*Data excerpts*:

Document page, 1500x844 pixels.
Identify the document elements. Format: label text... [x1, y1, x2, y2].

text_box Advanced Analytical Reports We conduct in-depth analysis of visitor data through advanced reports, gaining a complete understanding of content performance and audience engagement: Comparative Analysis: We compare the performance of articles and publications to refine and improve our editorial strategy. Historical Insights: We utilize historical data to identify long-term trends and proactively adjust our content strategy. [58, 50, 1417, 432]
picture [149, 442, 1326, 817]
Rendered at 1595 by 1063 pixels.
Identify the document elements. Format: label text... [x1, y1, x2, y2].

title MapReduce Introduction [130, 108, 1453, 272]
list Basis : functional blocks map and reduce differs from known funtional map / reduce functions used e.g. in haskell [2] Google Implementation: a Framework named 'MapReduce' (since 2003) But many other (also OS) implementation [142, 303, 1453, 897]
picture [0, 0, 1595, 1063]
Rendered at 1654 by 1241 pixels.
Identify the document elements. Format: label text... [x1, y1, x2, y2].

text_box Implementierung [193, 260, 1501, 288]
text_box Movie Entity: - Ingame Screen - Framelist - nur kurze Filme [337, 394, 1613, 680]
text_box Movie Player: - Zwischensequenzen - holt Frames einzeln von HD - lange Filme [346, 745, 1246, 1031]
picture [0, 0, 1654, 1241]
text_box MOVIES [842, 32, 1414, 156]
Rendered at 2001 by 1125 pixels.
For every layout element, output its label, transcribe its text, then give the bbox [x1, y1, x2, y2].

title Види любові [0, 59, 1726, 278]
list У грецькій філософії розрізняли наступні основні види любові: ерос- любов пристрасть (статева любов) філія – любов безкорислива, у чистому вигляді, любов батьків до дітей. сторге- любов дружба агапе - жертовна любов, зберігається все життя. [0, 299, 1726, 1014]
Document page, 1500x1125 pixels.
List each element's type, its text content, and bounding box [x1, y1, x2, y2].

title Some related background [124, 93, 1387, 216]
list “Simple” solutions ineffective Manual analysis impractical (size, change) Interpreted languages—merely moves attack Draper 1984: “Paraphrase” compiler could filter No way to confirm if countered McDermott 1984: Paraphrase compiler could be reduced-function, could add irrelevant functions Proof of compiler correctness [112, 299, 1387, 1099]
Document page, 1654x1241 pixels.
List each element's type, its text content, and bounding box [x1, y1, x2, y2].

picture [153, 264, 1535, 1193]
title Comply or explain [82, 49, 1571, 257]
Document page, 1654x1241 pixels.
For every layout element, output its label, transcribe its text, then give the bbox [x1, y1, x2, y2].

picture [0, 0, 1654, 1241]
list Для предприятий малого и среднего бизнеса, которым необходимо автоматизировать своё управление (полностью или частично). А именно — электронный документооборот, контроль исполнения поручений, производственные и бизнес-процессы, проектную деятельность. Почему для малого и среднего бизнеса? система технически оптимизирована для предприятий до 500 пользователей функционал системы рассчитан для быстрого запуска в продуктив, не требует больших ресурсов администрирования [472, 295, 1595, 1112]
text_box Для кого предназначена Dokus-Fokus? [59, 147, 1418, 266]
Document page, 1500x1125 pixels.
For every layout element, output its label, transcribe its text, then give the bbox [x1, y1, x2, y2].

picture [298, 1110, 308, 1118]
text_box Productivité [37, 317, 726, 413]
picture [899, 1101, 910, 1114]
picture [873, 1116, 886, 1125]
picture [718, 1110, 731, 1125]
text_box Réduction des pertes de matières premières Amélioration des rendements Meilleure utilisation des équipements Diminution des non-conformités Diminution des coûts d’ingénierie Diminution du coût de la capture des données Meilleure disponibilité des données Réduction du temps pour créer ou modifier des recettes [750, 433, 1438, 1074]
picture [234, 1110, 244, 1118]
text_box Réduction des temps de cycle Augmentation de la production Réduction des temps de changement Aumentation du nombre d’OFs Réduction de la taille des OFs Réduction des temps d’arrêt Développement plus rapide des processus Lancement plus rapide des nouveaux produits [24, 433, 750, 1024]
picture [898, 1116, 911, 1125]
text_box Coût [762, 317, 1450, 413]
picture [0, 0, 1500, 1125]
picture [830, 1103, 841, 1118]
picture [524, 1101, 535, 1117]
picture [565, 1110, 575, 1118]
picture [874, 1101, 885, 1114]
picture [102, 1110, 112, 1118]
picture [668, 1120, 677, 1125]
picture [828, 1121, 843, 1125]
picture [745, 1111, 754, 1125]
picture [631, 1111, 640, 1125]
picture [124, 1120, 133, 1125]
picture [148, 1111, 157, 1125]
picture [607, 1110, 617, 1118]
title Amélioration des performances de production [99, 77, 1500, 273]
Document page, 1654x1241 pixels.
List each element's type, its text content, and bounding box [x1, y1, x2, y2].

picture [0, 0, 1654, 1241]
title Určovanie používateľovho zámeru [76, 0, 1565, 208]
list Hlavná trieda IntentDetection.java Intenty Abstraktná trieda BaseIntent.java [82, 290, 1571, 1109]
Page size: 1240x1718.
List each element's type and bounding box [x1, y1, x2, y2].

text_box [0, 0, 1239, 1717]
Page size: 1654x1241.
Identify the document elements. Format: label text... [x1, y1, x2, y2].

*The request*:
Can you copy out the lines word for word, starting at the first line and ending at the line containing "picture [0, 0, 1595, 1063]", with both of those lines included?

*Response to the task*:
Document page, 1500x844 pixels.
Identify the document elements. Format: label text... [x1, y1, x2, y2].

text_box Advanced Analytical Reports We conduct in-depth analysis of visitor data through advanced reports, gaining a complete understanding of content performance and audience engagement: Comparative Analysis: We compare the performance of articles and publications to refine and improve our editorial strategy. Historical Insights: We utilize historical data to identify long-term trends and proactively adjust our content strategy. [58, 50, 1417, 432]
picture [149, 442, 1326, 817]
Rendered at 1595 by 1063 pixels.
Identify the document elements. Format: label text... [x1, y1, x2, y2].

title MapReduce Introduction [130, 108, 1453, 272]
list Basis : functional blocks map and reduce differs from known funtional map / reduce functions used e.g. in haskell [2] Google Implementation: a Framework named 'MapReduce' (since 2003) But many other (also OS) implementation [142, 303, 1453, 897]
picture [0, 0, 1595, 1063]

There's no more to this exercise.